Angezeigter Text:
In der Nacht auf den 24. September 2021 verstarb Erwin Kessler im Alter von 77 Jahren. Einer der bekanntesten und konsequentesten Tierschützer der Schweiz ist von uns gegangen.
Er hinterlässt eine grosse Lücke im Schweizer Tierschutz.
Seit Ende der 80er-Jahre setzte er sich für die sogenannten Nutztiere ein. 1989 gründete er dazu den Verein gegen Tierfabriken (VgT), den er bis zu seinem Tod leitete.
In den rund drei Jahrzehnten prägte er den Schweizer Tierschutz wie kaum ein anderer. Durch Bilder aus Schweizer Tierfabriken zeigte er der Öffentlichkeit auf, wie ihr Fleisch produziert wird. Er verabscheute Lügen – auch diejenige aus der Fleischwerbung. Deshalb verbreitete er die Realität aus den Ställen in seinem Heft, das er zeitweise in einer Auflage von mehreren Millionen in Schweizer Haushalte verteilen liess.

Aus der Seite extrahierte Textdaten
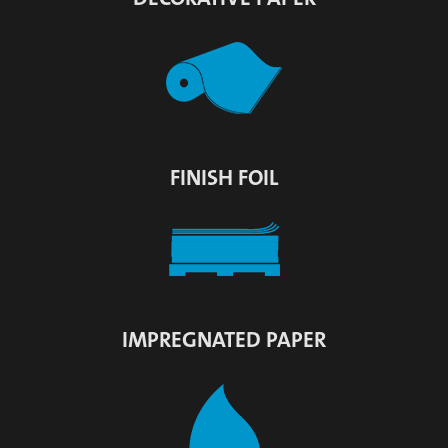
FINISH FOIL
IMPREGNATED PAPER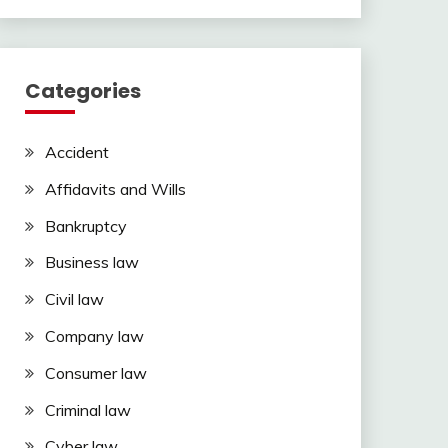
Categories
Accident
Affidavits and Wills
Bankruptcy
Business law
Civil law
Company law
Consumer law
Criminal law
Cyber law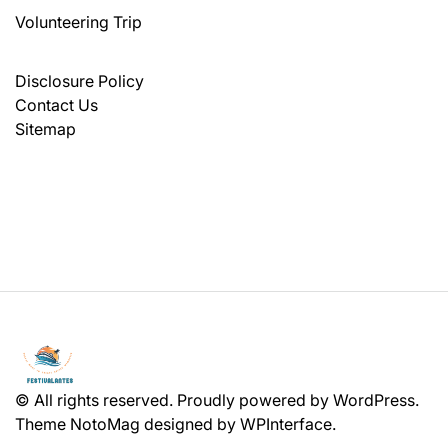
Volunteering Trip
Disclosure Policy
Contact Us
Sitemap
© All rights reserved. Proudly powered by WordPress.
Theme NotoMag designed by
WPInterface
.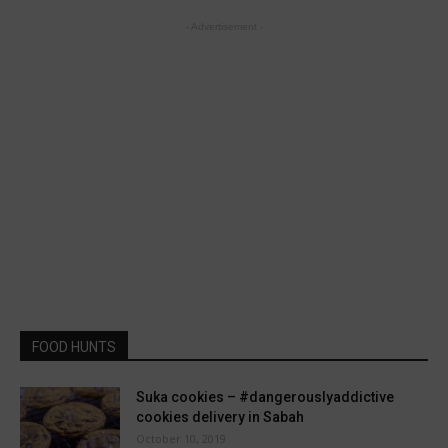
- Advertisement -
FOOD HUNTS
Suka cookies – #dangerouslyaddictive
cookies delivery in Sabah
October 10, 2019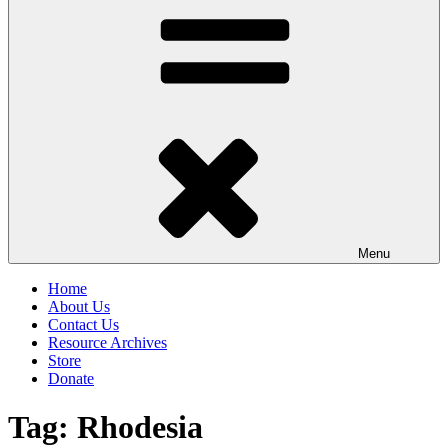
Menu
Home
About Us
Contact Us
Resource Archives
Store
Donate
Tag:
Rhodesia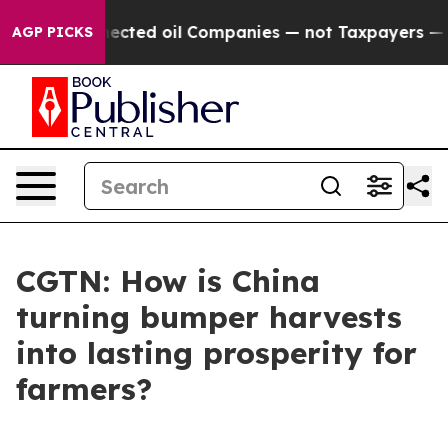
ally Connected oil Companies — not Taxpayers — the C
AGP PICKS
CGTN: How is China
turning bumper harvests
into lasting prosperity for
farmers?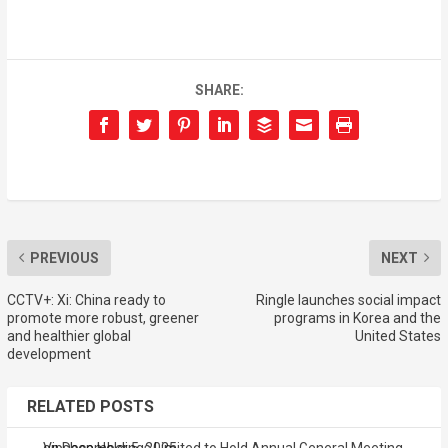
SHARE:
PREVIOUS
NEXT
CCTV+: Xi: China ready to
Ringle launches social impact
promote more robust, greener
programs in Korea and the
and healthier global
United States
development
RELATED POSTS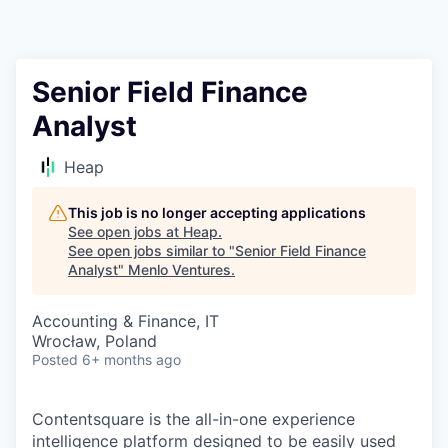
Senior Field Finance
Analyst
Heap
This job is no longer accepting applications
See open jobs at
Heap
.
See open jobs similar to "
Senior Field Finance
Analyst
"
Menlo Ventures
.
Accounting & Finance, IT
Wrocław, Poland
Posted
6+ months ago
Contentsquare is the all-in-one experience
intelligence platform designed to be easily used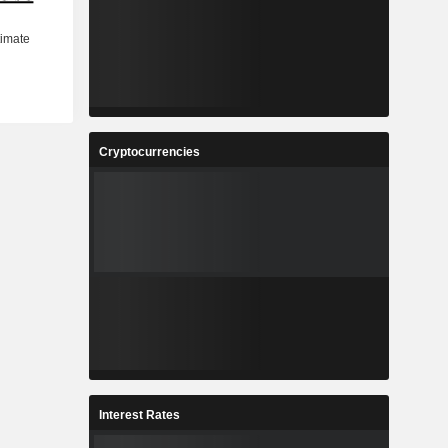
Cryptocurrencies
Interest Rates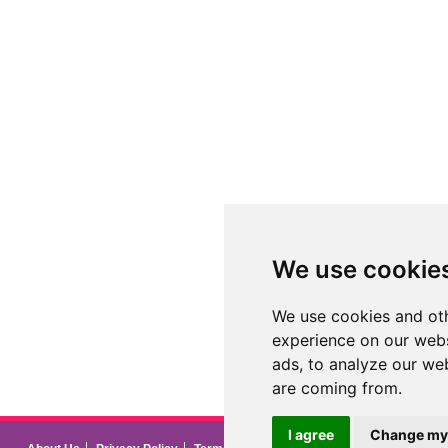
We use cookie
We use cookies and oth
experience on our webs
ads, to analyze our web
are coming from.
I agree
Change my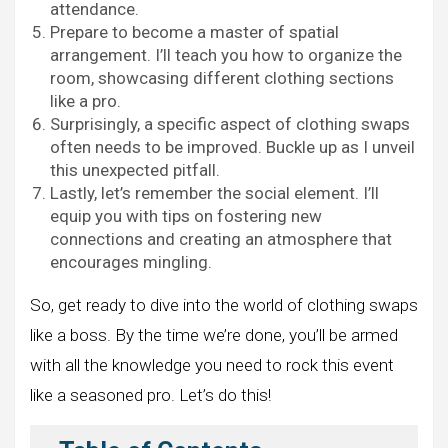
attendance.
Prepare to become a master of spatial
arrangement. I’ll teach you how to organize the
room, showcasing different clothing sections
like a pro.
Surprisingly, a specific aspect of clothing swaps
often needs to be improved. Buckle up as I unveil
this unexpected pitfall.
Lastly, let’s remember the social element. I’ll
equip you with tips on fostering new
connections and creating an atmosphere that
encourages mingling.
So, get ready to dive into the world of clothing swaps
like a boss. By the time we’re done, you’ll be armed
with all the knowledge you need to rock this event
like a seasoned pro. Let’s do this!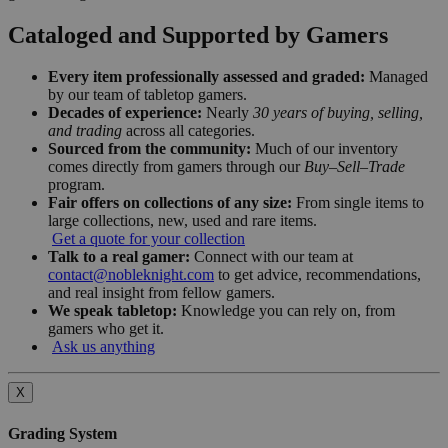
Cataloged and Supported by Gamers
Every item professionally assessed and graded:
Managed
by our team of tabletop gamers.
Decades of experience:
Nearly
30 years of buying, selling,
and trading
across all categories.
Sourced from the community:
Much of our inventory
comes directly from gamers through our
Buy–Sell–Trade
program.
Fair offers on collections of any size:
From single items to
large collections, new, used and rare items.
Get a quote for your collection
Talk to a real gamer:
Connect with our team at
contact@nobleknight.com
to get advice, recommendations,
and real insight from fellow gamers.
We speak tabletop:
Knowledge you can rely on, from
gamers who get it.
Ask us anything
X
Grading System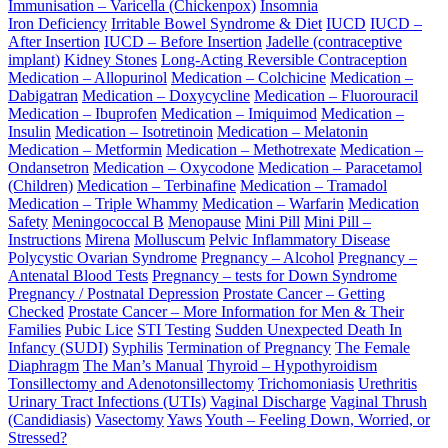
Immunisation – Varicella (Chickenpox)
Insomnia
Iron Deficiency
Irritable Bowel Syndrome & Diet
IUCD
IUCD –
After Insertion
IUCD – Before Insertion
Jadelle (contraceptive
implant)
Kidney Stones
Long-Acting Reversible Contraception
Medication – Allopurinol
Medication – Colchicine
Medication –
Dabigatran
Medication – Doxycycline
Medication – Fluorouracil
Medication – Ibuprofen
Medication – Imiquimod
Medication –
Insulin
Medication – Isotretinoin
Medication – Melatonin
Medication – Metformin
Medication – Methotrexate
Medication –
Ondansetron
Medication – Oxycodone
Medication – Paracetamol
(Children)
Medication – Terbinafine
Medication – Tramadol
Medication – Triple Whammy
Medication – Warfarin
Medication
Safety
Meningococcal B
Menopause
Mini Pill
Mini Pill –
Instructions
Mirena
Molluscum
Pelvic Inflammatory Disease
Polycystic Ovarian Syndrome
Pregnancy – Alcohol
Pregnancy –
Antenatal Blood Tests
Pregnancy – tests for Down Syndrome
Pregnancy / Postnatal Depression
Prostate Cancer – Getting
Checked
Prostate Cancer – More Information for Men & Their
Families
Pubic Lice
STI Testing
Sudden Unexpected Death In
Infancy (SUDI)
Syphilis
Termination of Pregnancy
The Female
Diaphragm
The Man’s Manual
Thyroid – Hypothyroidism
Tonsillectomy and Adenotonsillectomy
Trichomoniasis
Urethritis
Urinary Tract Infections (UTIs)
Vaginal Discharge
Vaginal Thrush
(Candidiasis)
Vasectomy
Yaws
Youth – Feeling Down, Worried, or
Stressed?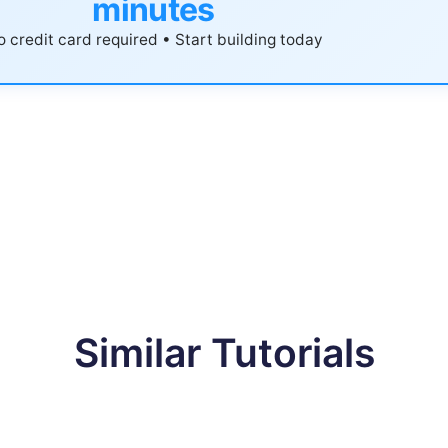
minutes
 credit card required • Start building today
Similar Tutorials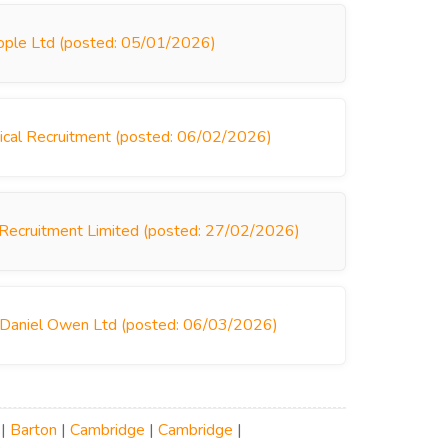
ople Ltd (posted: 05/01/2026)
ical Recruitment (posted: 06/02/2026)
 Recruitment Limited (posted: 27/02/2026)
 Daniel Owen Ltd (posted: 06/03/2026)
|
Barton
|
Cambridge
|
Cambridge
|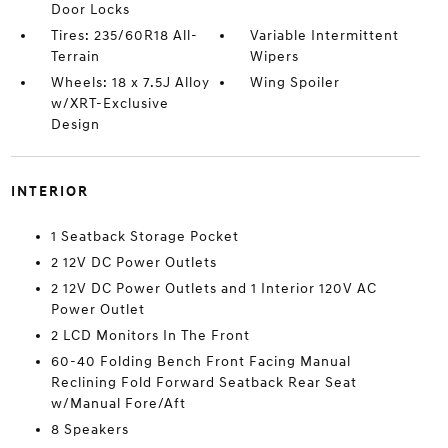
Door Locks
Tires: 235/60R18 All-
Variable Intermittent
Terrain
Wipers
Wheels: 18 x 7.5J Alloy
Wing Spoiler
w/XRT-Exclusive
Design
INTERIOR
1 Seatback Storage Pocket
2 12V DC Power Outlets
2 12V DC Power Outlets and 1 Interior 120V AC
Power Outlet
2 LCD Monitors In The Front
60-40 Folding Bench Front Facing Manual
Reclining Fold Forward Seatback Rear Seat
w/Manual Fore/Aft
8 Speakers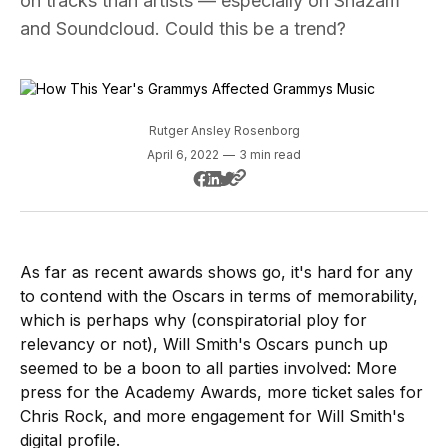
on tracks than artists — especially on Shazam
and Soundcloud. Could this be a trend?
Rutger Ansley Rosenborg
April 6, 2022
—
3 min read
As far as recent awards shows go, it's hard for any
to contend with the Oscars in terms of memorability,
which is perhaps why (conspiratorial ploy for
relevancy or not), Will Smith's Oscars punch up
seemed to be a boon to all parties involved: More
press for the Academy Awards, more ticket sales for
Chris Rock, and more engagement for Will Smith's
digital profile.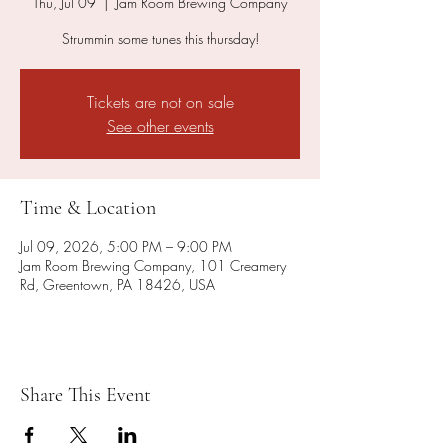
Thu, Jul 09
  |  
Jam Room Brewing Company
Strummin some tunes this thursday!
Tickets are not on sale
See other events
Time & Location
Jul 09, 2026, 5:00 PM – 9:00 PM
Jam Room Brewing Company, 101 Creamery
Rd, Greentown, PA 18426, USA
Share This Event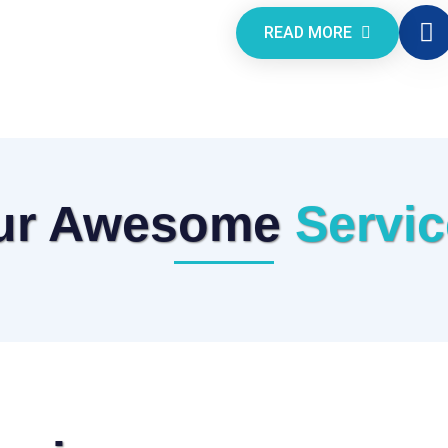
READ MORE
ur Awesome
Servi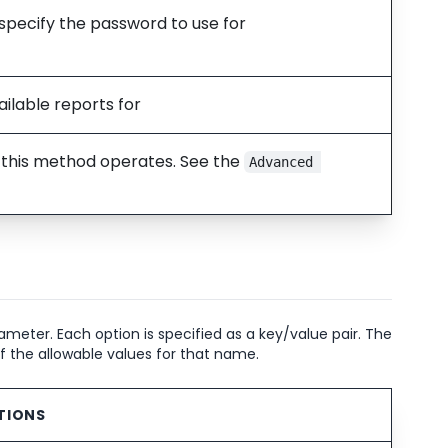
 specify the password to use for
ilable reports for
w this method operates. See the
Advanced 
meter. Each option is specified as a key/value pair. The
of the allowable values for that name.
TIONS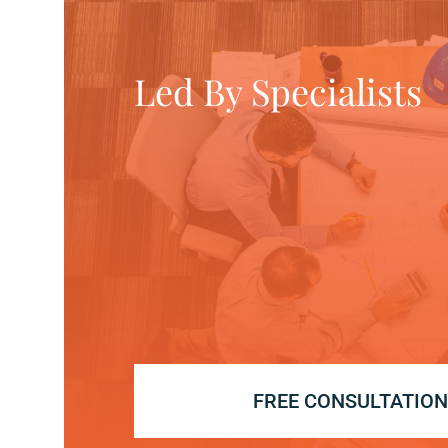
Led By Specialists
FREE CONSULTATIO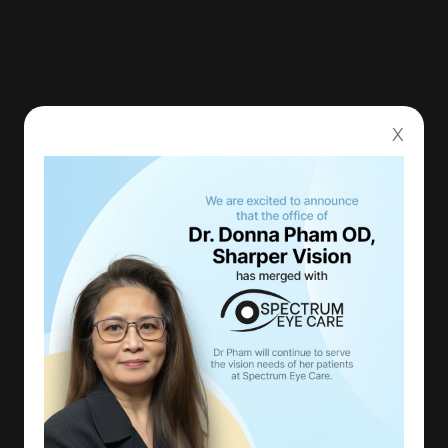
X
QUALITY CARE AT AN
AFFORDABLE PRICE
With our up-to-date equipment and
technology, you can be confident in knowing
that you are receiving top-tier care in the
most thorough exam you have ever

Arbeitsauftrag A: Prüfe, ob die Aussagen (i) bis (iii) mit dem Text über Erwin Kessler übereinstimmen, und antworte jeweils mit Ja oder Nein samt den wörtlich zitierten entscheidenden Worten des Textes. (i) Kessler starb im Alter von 77 Jahren. (ii) Den Verein gegen Tierfabriken gründete er 1995. (iii) Er leitete den Verein bis zu seinem Tod.
Arbeitsauftrag B: Knüpfe bitte an den letzten Satz des Textes über Erwin Kessler an und schreibe den Text weiter.

Lösung der Aufgabe A:
(i) Ja: „verstarb Erwin Kessler im Alter von 77 Jahren“
(ii) Nein: „1989 gründete er dazu den Verein gegen Tierfabriken (VgT)“
(iii) Ja: „den er bis zu seinem Tod leitete“

Lösung der Aufgabe B:
Bekannt wurde er vor allem dadurch, dass er für die Tiere auch vor Gericht kämpfte. Er kannte das Schweizer Tierschutzgesetz besser als die meisten Richter und Anwälte.
Er gewann viele wegweisende Gerichtsverfahren – auch wenn er oft bis vors Bundesgericht oder gar den Europäischen Menschenrechtsgerichtshof gehen musste. Da seine Aufklärungsarbeit bei vielen Mächtigen ein Dorn im Auge war, musste er gegen die Schweizer Post (die sein Heft nicht verteilen wollte), gegen das Schweizer Fernsehen SRF (die eine bezahlte Werbung gegen den Fleischkonsum nicht ausstrahlen wollten) und die SBB (sie weigerte sich VgT-Werbung für die vegetarische Ernährung aufzuhängen) prozessieren. Selbst die Anwälte von Daniel Vasella (damaliger Novartis Chef) verloren gegen ihn vor Bundesgericht: Sie wollten ihm verbieten, die Tierversuche von Novartis als Massenverbrechen und damit indirekt auch Daniel Vasella als Massenverbrecher zu bezeichnen. Immer wieder wurde ihm von bestimmten Kreisen vorgeworfen, dass er vom «Holocaust der Nutztiere» sprach und auch das rituelle Schächten als Tierquälerei anprangerte.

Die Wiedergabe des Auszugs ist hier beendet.